• Smith Engineering

The Frank B. Lee Memorial Scholarship in Engineering

The Frank B. Lee Memorial Scholarship in Engineering was established in October 2001 by family and friends in memory of Frank B. Lee, B.Sc. 1945. The scholarship is awarded annually on the basis of high academic standing to a student entering the third year of any engineering program in the Faculty of Engineering and Applied Science at Queen’s University.

Frank B. Lee, the Canadian-born son of Chinese immigrants, had to leave high school in his senior year (during the Depression) to go to work to help support his family. He returned in June of that year to take the high school leaving examinations and received his diploma. He worked for six years at a Chinese restaurant and then at the post office. While he was working at the post office, he took correspondence courses on radio technology. He persuaded Queen's University to admit him to study engineering. He was an outstanding student. He won nine scholarships, including several speech and debate prizes. He was also well-rounded. He was the university table tennis champion and was elected president of the Engineering Society. He graduated from Queen's in 1945, with first class honours in Electrical Engineering, and was one of the recipients of the Tricolour Award.

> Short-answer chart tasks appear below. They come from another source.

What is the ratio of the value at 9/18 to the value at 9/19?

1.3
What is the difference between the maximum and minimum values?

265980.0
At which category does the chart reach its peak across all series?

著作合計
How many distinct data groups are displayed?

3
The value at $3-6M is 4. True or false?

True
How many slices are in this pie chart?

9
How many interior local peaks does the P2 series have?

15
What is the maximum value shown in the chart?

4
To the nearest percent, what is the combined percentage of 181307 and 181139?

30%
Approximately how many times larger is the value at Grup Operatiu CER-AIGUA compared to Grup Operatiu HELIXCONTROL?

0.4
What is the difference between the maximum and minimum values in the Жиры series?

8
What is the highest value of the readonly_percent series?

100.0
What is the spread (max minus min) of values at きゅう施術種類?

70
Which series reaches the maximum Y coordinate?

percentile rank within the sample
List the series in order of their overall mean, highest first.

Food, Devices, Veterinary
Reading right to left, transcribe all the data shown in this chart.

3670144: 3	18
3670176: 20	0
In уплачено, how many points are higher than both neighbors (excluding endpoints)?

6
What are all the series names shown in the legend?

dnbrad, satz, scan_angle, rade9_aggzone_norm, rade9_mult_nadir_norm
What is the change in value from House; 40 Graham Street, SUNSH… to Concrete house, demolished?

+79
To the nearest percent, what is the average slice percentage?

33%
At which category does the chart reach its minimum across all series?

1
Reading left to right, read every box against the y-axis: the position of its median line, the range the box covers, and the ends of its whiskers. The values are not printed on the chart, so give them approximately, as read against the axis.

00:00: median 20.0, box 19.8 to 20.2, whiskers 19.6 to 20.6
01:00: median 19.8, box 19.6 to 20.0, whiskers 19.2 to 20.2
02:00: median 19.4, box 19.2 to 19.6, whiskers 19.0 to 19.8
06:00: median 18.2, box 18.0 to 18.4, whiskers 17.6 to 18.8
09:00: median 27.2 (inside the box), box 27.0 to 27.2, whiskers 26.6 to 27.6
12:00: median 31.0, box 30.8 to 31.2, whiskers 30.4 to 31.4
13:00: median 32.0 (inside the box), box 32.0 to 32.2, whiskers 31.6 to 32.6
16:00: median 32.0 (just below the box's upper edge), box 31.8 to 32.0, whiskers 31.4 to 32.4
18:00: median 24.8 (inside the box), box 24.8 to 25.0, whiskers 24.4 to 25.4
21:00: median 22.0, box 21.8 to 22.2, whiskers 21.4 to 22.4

After graduation, he was commissioned as a second lieutenant in the Canadian Army, and was part of a team of top students from Canadian universities which formed the nucleus of a specialist engineering group in the Army. At the end of World War II, he returned to Queens as an instructor in electrical engineering, then worked at General Electric in Schenectady, New York as a test engineer in 1946-47. He then entered the Massachusetts Institute of Technology in 1947 and earned his S.M. degree in electrical engineering (electronics and servomechanisms) two years later. After MIT, he returned to Canada, where he began his engineering career at Cossor (Canada) Limited in Halifax, Nova Scotia. He led the Cossor team that designed and executed the implementation of the first sound system in the chamber of the House of Commons in Ottawa. After six years at Cossor, he worked for eleven years for CAE in Montreal, Quebec. In 1966 he and his wife Mary Lee moved their family to Granada Hills, California in order to work as an avionics engineer at Lockheed California Company. Over the next eighteen years, he worked on the flight control systems for several civilian and military aircraft projects, including the L-1011 Tristar commercial widebody aircraft. His tenure included service in Lockheed’s famed “Skunk Works” Advanced Development Projects division. All his life he appreciated the opportunity that the Engineering Department at Queen's had given him to obtain a higher education.